Hier tritt das Milieu-jöh seit langer Zeit als breitseichter Mainstream auf, beklickert sich knietief tausendfach… und gibt unverdrossen die weinerliche Opferrolle. Das hat natürlich grotesk-närrische Züge. Permanente Selbstbestätigung versperrt den Blick auf die Realität. Niemand bedroht das, was die Afd unter ihrer Demokratie versteht, unter ihrer gefühligen Meinungsfreiheit und ihr parteiisches Dasein. Denn die Afd ist nichts Politisches, sondern eine egoistische Lebensart – jammernd, nölend, besserwisserisch und lauthals isoliert. Das ist zwar bizarr und abseits des Normalen, doch nicht verboten! Die Maden kritisieren den Speck, die Wohlstandsbürger leugnen den Wohlstand, die Freien fühlen sich gefangen und die Alternativen haben nur sich, keine Alternative, nirgendwo. Ein Elend. Demokratie behindert die schönsten Hoffnungen des Milieus-jöhs.

Natürlich ist der Begriff „Empathie-Krüppel“ von mir selbst eine Provokation, aber habe ich persönlich damit unrecht? Dass sollen andere entscheiden. Das Endergebnis ist wohl so was wie eine Partei (die Obermotze dieses Konglomerats tun wohl so), aber es wird daraus niemals eine regierungsfähige Mehrheit zu erreichen sein, denn die Mehrheit der Wahlberechtigten haben nun mal Empathie, selbst wenn sie es noch vielfach vor dem Spiegel proben müssen.

Die Demokratie ist an allem Schuld.

Sollte der neue starke Mann in diesem ‘Verein’ womöglich immer noch nicht gefunden sein? Sehr peinlich. Aber Hans-Georg Maaßen steht doch jetzt, da er den Verfassungsschutz ‘verlassen’ muss, quasi Gewehr bei Fuß, um die Macht an sich zu reißen. Solche Wölfe im Schafspelz stehen wohl immer bereit, besonders, wenn sie viel über andere wissen (Horst Seehofer ist ja lange genug in der Politik) und fast unantastbar sind. Wer glaubt, dass dieser Mensch Maaßen für Seehofer unentbehrlich ist, der zieht auch seine Hosen mit der Kneifzange an.
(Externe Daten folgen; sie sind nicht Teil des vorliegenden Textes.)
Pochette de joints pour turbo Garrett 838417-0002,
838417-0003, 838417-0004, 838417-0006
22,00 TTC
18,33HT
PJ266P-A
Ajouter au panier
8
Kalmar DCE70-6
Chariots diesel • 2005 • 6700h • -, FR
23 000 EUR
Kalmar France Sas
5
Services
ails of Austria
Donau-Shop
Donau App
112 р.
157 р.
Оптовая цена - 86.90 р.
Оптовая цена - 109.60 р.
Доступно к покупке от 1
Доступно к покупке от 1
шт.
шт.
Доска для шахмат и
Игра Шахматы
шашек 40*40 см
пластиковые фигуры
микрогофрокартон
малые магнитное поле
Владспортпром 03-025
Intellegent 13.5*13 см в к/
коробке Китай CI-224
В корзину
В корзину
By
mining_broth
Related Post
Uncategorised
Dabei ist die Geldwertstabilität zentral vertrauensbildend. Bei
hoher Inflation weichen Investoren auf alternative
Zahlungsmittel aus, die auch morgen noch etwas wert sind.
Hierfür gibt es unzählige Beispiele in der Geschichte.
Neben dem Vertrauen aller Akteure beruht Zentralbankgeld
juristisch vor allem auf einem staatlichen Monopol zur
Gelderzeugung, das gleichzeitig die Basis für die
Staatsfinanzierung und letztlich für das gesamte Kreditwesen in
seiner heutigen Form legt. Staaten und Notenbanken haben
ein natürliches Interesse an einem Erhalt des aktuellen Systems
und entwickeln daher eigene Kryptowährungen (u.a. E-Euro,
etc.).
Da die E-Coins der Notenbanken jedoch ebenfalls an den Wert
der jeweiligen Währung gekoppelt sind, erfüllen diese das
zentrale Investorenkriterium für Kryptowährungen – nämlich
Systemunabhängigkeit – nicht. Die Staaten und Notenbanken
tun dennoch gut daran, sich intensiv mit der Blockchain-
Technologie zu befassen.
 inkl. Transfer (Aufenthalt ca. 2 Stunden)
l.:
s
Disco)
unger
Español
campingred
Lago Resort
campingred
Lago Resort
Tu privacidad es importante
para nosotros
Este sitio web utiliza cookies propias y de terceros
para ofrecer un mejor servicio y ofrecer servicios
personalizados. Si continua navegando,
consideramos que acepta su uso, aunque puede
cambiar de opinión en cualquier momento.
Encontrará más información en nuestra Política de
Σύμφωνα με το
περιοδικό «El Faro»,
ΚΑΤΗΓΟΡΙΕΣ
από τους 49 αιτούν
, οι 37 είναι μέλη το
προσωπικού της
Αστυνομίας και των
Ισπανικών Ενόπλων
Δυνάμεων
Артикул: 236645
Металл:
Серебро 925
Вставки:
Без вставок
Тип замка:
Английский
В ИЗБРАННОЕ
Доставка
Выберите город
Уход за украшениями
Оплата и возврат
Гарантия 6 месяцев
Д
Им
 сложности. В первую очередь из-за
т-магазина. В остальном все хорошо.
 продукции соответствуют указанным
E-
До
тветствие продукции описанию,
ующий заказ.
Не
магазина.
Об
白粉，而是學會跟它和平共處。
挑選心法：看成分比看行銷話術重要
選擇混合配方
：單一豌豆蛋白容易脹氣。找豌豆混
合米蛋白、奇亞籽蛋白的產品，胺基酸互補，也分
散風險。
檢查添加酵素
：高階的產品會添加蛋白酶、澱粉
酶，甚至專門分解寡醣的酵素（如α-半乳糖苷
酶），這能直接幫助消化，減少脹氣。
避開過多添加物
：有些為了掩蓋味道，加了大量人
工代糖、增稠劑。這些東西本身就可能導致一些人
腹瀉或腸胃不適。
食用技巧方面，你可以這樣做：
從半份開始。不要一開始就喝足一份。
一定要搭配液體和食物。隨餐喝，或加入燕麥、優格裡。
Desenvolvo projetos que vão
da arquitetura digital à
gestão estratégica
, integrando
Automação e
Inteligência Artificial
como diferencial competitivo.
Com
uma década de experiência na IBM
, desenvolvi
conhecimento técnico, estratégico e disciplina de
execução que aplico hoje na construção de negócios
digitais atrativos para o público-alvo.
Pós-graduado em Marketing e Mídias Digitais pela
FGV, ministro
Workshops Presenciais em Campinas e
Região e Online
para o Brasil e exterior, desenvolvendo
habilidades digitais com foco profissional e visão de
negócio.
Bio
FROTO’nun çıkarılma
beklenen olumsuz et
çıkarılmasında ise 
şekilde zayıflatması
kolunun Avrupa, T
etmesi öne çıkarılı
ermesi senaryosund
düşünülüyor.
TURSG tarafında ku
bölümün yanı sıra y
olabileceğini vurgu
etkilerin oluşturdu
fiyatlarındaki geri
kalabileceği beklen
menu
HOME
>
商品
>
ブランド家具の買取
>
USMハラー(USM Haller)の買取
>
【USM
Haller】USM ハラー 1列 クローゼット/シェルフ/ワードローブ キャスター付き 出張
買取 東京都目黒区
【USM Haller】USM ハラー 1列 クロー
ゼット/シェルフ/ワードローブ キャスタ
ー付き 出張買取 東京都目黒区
Aber HALT. Jetzt scheint es auf einmal sehr lustig zu werden.

Die GroKo (Merkel – Seehofer – Nahles) haben ja ausgekaspert, dass dieser Herr Maaßen an der Spitze eines Geheimdienstes (Bundesamt für Verfassungsschutz) nicht mehr tragbar ist und was machen die Herrschaften – sie ‘loben’ ihn weg und als Zuckerl bekommt dieser Plattfuß bei seinem Dienstherrn eine neue Aufgabe, welche ihm auch noch zusätzlich ein paar Tausend €uronen in die Tasche spült. Mir persönlich hat sich damit recht schnell die Frage gestellt; womit hat dieser Agentenführer seinen Boss in der Hand oder bei den Eiern oder am Schlawittchen hat oder wie auch immer? Jahrzehnte in der Politik (Seehofer) hinterlassen nun mal auch politische Leichen und die buddelt ein guter Verhandler einfach aus und legt sie seinem seinem Boss einfach vor die Füße, wenn er aufsteigen will. Und ‘fast wäre es ja gut gegangen, wenn …

… ja wenn da nicht diese andere Partei wäre, der es jetzt insofern an den Kragen geht, dass die Mitglieder plötzlich nicht mehr mitspielen wollen, denn die haben ja schon lange etwas ganz wichtiges ‘verloren’; nämlich ihre Glaubwürdigkeit, zumal eine Frau Nahles doch so gerne die Ober-Pippi Langstrumpf spielt und noch zu jung ist, um genug auf der Seite zu haben, als dass sie nicht mehr buckeln muss. Hinzu kommen ja auch noch die Empathie-Krüppel, welche der sPD den Rang in der Sonntagsfrage streitig machen. Umfragen entwickeln ja inzwischen ihre ganz eigenen Gesetze.

Hier geht es aber nicht um Verantwortung für dieses Land, was sie uns weiß machen wollen; Futtertröge haben auch ihre eigenen Gesetze.

Aber Herr Maaßen ist nicht einfach nur Geldgierig. Dieser Mensch hat politische Ambitionen und natürlich auch Machtgelüste. Diese hat er ja auch ‘gepflegt’. Seine Plauderstündchen mit den Empathie-Krüppeln singen ein eigenes Liedchen.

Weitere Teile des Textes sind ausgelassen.